The Next G network won’t be perfect on April 29, 2008. There will be blackspots. There will be complaints. There will be consumer, government, media and competitive pressure.

But Telstra is a company that is dealing with people. And currently, it’s the only company out there, in the bush, delivering the widest service to the largest number of people.

Will Telstra be so heartless as to cut their customers off from the communications miracles of the 21st century? Will Telstra’s shareholders allow that to happen?

Will Sol Trujillo – and future leaders – want to be remembered as the people – and the company – that shafted the men and women of regional and rural Australia, the very people that work hard, in so many ways, to provide goods, services, minerals, metals, livestock, food and more to people in the cities – and around the world?

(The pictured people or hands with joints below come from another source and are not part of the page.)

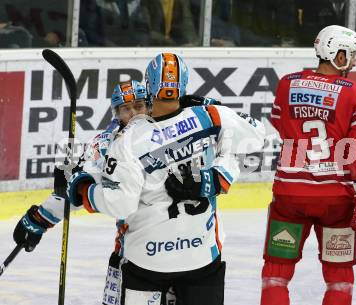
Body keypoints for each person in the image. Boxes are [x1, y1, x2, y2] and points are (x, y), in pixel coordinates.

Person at [66, 52, 265, 305]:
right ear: (183, 85)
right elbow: (256, 134)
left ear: (147, 86)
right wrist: (216, 178)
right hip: (201, 255)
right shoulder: (211, 116)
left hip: (147, 259)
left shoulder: (126, 140)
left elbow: (120, 204)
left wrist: (85, 191)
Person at [12, 79, 223, 305]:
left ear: (151, 105)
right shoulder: (105, 146)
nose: (133, 114)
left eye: (139, 106)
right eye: (126, 109)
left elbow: (224, 129)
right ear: (116, 113)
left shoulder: (176, 127)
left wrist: (207, 106)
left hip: (192, 251)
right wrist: (39, 218)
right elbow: (77, 191)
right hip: (140, 255)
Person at [260, 25, 356, 305]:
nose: (353, 61)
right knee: (339, 276)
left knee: (276, 273)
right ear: (337, 55)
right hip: (335, 201)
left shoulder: (287, 83)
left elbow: (280, 124)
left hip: (290, 196)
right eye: (350, 55)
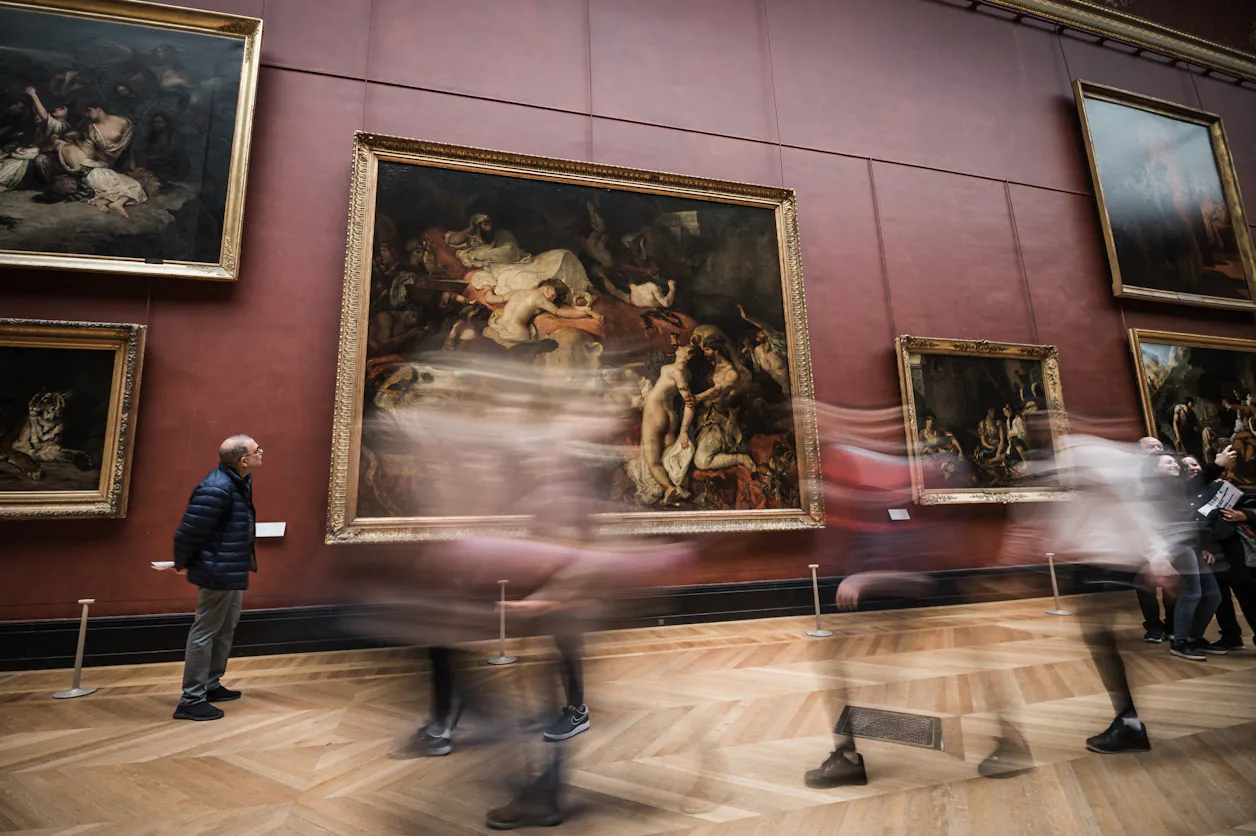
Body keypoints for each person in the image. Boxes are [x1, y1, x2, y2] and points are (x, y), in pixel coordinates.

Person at [171, 435, 262, 721]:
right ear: (243, 460)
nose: (262, 453)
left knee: (224, 629)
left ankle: (210, 684)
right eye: (257, 450)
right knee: (205, 633)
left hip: (230, 568)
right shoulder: (216, 488)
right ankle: (190, 699)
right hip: (216, 570)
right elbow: (188, 532)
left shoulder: (238, 480)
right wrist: (182, 563)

I should certainly hope not. I’ll be campaigning as best I can to ensure Telstra don’t forget the rural and regional people of Australia, for better coverage, and for more affordable pricing, or much more value for the money. And I’m guessing that you will, too, in whatever way you can.

CDMA is gone. But the people it served are not. Telstra may be accused of many things indeed, including the shafting of its customers, in a range of different ways.

But if Telstra doesn’t ensure that people in rural and regional Australia have access to the same services available to those in metropolitan areas, Telstra will inevitably be shafting us all.

Private company or not, I just don’t believe it’s going to happen, and I don’t believe that Federal Minister for Communications, Senator Stephen Conroy, or the Prime Minister of Australia, Kevin Rudd, will let it happen either to the rural and regional working families of Australia, because we’ll never, ever forget it. And they know it.

So, keep the pressure up, whether you’re affected or not. Be the squeaky wheel, and make sure you get the grease. Keep Telstra and our politicians to their promises – they answer to us, their customers, after all, and even if you want to cry at CDMA’s closure, celebrate in the telecommunications chapter that is closing, and the new one that has just begun.